Par ANDRÉ CHANTEUR*
Constats sur les idées de l'intellectuel et dirigeant du PT, qui aurait 80 ans cette semaine
« Salut Marco, comment vas-tu ? J'ai besoin d'échanger une idée avec vous », commençai-je. "Ce ne sera pas possible", a-t-il répondu. "Hé, pourquoi pas" ? "Parce que je n'ai pas d'idées à échanger." Pendant près de quarante ans, ce fut le ton prédominant de nos dialogues. Il n'a jamais lâché le volant de l'humour. Même dans les moments difficiles, des décisions importantes, c'était une manière subtile et corrosive de maintenir la critique élevée, y compris nous-mêmes.
Mais la blague impliquait un mensonge. Marc Aurèle avait des idées. Il réfléchissait et analysait bien, ce qui m'a amené à le consulter à maintes reprises depuis son retour au Brésil, si je ne me trompe, dans la seconde moitié des années 1970 (tant de temps a passé, les faits se sont mélangés). Je ne sais pas trop pourquoi, je ne me souviens pas de l'avoir rencontré au Chili, mais dès son arrivée à São Paulo, Eder Sader m'a parlé de lui, dans le cadre d'un groupe de compagnons qui avaient pris une orientation autonomiste en France .
Depuis lors, même s'il était médiatisé par des silences, j'ai eu de temps en temps le plaisir de l'écouter, de rire ensemble, de me souvenir du Chili puis d'analyser la situation actuelle. Dans une série de dialogues qui ont eu lieu autour de l'élection de 2002, Marco Aurélio m'a dit deux choses qui ont fini par influencer l'orientation de ma réflexion après avoir quitté le gouvernement en 2007.
La première conversation, je crois, a eu lieu au siège de la Direction nationale du Parti des travailleurs, près de Praça da Sé, au cours du premier semestre 2002. Nous parlions du programme électoral du PT, qu'il a coordonné d'innombrables fois. . Au milieu de son raisonnement, il s'est tourné vers moi et m'a dit : « Écoute, il y a une chose que tu dois comprendre. Il y a le PTisme, mais aujourd'hui il y a autre chose, indépendant, qui est le lulisme ».
Malgré la façon un peu ironique d'énoncer la phrase, je me suis rendu compte qu'il y avait là exactement une idée. La projection du leadership de Lula, même si elle est indissociable du PT, avait ses propres contours, avec des exigences, des possibilités et des inflexions qu'il fallait considérer pour elles-mêmes. Il ne s'agissait pas d'augmenter ou de diminuer la fête, mais de donner à César ce qui est à César (passez le jeu de mots). C'est analyser.

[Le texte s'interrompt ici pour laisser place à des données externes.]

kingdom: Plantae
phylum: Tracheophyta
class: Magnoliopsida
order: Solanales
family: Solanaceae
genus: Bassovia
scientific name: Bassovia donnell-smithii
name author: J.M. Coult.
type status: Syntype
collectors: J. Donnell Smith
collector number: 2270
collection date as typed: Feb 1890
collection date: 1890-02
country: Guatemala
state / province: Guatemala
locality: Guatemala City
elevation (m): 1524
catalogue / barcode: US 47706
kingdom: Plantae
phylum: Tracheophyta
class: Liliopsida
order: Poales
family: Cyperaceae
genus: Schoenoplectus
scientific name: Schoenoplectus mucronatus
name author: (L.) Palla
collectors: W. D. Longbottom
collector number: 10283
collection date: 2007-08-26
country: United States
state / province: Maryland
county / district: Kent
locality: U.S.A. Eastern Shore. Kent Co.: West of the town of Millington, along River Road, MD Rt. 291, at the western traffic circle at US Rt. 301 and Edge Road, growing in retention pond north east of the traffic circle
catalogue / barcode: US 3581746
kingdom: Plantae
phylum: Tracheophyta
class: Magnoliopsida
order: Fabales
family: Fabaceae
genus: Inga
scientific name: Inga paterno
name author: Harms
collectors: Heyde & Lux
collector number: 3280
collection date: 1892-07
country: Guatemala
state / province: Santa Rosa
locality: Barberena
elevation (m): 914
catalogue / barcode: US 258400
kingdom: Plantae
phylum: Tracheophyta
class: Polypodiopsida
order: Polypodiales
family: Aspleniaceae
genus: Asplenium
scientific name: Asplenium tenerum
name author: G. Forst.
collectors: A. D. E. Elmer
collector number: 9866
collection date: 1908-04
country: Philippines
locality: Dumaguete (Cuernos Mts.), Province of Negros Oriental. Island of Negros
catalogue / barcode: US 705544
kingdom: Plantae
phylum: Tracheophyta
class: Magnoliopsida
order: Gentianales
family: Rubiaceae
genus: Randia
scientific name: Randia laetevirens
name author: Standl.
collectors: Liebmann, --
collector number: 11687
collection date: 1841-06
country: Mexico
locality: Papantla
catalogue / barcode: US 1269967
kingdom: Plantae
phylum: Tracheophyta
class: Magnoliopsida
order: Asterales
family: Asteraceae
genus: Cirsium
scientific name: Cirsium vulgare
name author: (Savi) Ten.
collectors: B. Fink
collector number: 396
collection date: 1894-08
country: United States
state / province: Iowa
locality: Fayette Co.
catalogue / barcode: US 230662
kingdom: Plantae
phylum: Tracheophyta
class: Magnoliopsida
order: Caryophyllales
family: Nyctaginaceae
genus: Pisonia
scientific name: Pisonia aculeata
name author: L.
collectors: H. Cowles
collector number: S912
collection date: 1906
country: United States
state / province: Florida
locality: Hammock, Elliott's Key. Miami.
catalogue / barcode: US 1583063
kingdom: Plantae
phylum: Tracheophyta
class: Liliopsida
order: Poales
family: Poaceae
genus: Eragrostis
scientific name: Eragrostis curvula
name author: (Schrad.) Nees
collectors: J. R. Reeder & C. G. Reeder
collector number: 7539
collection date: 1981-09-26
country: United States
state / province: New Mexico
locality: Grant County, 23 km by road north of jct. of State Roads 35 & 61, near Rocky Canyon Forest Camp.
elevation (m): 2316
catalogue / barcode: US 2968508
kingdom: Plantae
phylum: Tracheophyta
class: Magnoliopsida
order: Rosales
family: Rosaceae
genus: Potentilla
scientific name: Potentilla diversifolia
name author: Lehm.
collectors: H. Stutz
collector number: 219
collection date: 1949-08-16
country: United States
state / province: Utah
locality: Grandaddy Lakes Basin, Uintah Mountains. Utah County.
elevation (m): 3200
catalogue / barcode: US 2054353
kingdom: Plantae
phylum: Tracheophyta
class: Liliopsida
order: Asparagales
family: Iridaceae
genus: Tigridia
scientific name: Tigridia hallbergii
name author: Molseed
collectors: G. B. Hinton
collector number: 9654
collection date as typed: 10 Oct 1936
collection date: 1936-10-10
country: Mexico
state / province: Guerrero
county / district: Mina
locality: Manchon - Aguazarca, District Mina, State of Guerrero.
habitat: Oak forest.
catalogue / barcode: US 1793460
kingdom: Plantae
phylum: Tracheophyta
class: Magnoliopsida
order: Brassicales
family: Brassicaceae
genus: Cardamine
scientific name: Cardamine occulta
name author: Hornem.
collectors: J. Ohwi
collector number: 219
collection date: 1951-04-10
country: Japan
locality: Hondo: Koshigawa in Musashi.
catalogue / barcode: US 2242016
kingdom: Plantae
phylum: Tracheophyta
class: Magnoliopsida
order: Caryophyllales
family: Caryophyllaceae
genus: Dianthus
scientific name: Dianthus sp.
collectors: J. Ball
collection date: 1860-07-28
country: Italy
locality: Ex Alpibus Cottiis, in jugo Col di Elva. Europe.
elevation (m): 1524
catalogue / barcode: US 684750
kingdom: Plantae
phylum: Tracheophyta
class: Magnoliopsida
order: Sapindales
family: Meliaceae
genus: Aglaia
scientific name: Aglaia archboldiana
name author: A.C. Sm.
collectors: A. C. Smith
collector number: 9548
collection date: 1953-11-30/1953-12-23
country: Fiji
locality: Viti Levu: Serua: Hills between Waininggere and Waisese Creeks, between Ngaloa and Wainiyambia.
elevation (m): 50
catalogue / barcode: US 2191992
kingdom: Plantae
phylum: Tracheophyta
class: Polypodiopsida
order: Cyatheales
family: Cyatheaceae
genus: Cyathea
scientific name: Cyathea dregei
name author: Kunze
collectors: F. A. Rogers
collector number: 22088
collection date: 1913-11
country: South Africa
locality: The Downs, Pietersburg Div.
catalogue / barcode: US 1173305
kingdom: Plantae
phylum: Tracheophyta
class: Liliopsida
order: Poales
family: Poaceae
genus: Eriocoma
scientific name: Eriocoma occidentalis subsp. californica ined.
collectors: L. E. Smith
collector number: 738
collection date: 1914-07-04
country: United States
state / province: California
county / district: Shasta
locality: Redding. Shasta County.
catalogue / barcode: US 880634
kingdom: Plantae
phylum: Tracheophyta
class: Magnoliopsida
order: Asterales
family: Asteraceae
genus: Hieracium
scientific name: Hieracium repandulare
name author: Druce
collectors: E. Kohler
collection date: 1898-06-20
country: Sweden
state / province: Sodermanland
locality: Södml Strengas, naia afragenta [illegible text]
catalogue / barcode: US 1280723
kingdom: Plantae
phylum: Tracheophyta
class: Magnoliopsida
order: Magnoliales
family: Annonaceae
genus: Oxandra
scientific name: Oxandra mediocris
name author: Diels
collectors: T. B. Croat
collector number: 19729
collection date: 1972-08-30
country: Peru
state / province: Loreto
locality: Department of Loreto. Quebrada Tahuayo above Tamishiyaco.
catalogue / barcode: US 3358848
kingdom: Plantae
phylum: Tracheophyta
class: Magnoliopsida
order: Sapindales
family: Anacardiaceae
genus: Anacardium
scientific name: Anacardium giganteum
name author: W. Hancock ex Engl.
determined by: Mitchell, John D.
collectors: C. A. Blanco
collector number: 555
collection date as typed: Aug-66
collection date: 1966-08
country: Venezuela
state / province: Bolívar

Comme on le sait, dans les mois suivants, la variable Lula, avec la victoire, allait prendre de l'importance et c'est peut-être au début du mandat qu'a eu lieu la deuxième conversation clé. Dans celui-ci, le thème était les plans faisant référence au Nord-Est. Il est probable que j'essayais d'inscrire le sujet dans le cadre de la lutte des classes, quand Marco, encore une fois, a proposé l'inattendu. "Regardez, il y a une composante rooseveltienne dans la conception de ce gouvernement".
De même que j'avais été surpris par l'existence du lulisme, il ne m'était jamais venu à l'esprit que le modèle réformiste actuel pouvait passer non pas par l'expérience socialiste européenne, mais par celle démocrate nord-américaine. Au fil du temps, j'ai réalisé qu'il avait raison. Une notion de capitalisme populaire, avec des racines aux États-Unis, expliquerait plusieurs initiatives gouvernementales comme, par exemple, les prêts sur salaire.
C'est pourquoi j'ai utilisé les deux traits dans mes travaux ultérieurs, l'avertissant toujours et le remerciant publiquement, comme je le fais ici encore. Généreux, détaché, amical, Marc-Aurèle recommandait énergiquement les textes à d'autres amis, sans jamais dire, je crois, qu'il les avait inspirés.
La dernière fois que nous nous sommes vus, je pense que c'était six mois avant sa mort, le décor était encore celui de la Direction nationale du PT au centre de la ville. En parlant de la peinture, nous sommes partis et avons marché avec l'historienne Selma Rocha jusqu'à la station de métro. Il était clair pour moi, et je pense pour lui, que le rêve rooseveltien était brisé. Nous étions déjà entrés dans cette situation régressive qui, quatre ans plus tard, nous entoure toujours. Quand j'ai dit au revoir, je ne savais pas qu'il faudrait partir sans les idées et l'humour de Marco Aurélio Garcia.
* André Singer est professeur de sciences politiques à l'USP. Auteur, entre autres livres, de Les sens du lulisme (Compagnie des Lettres).
Initialement publié dans le magazine Théorie et débat.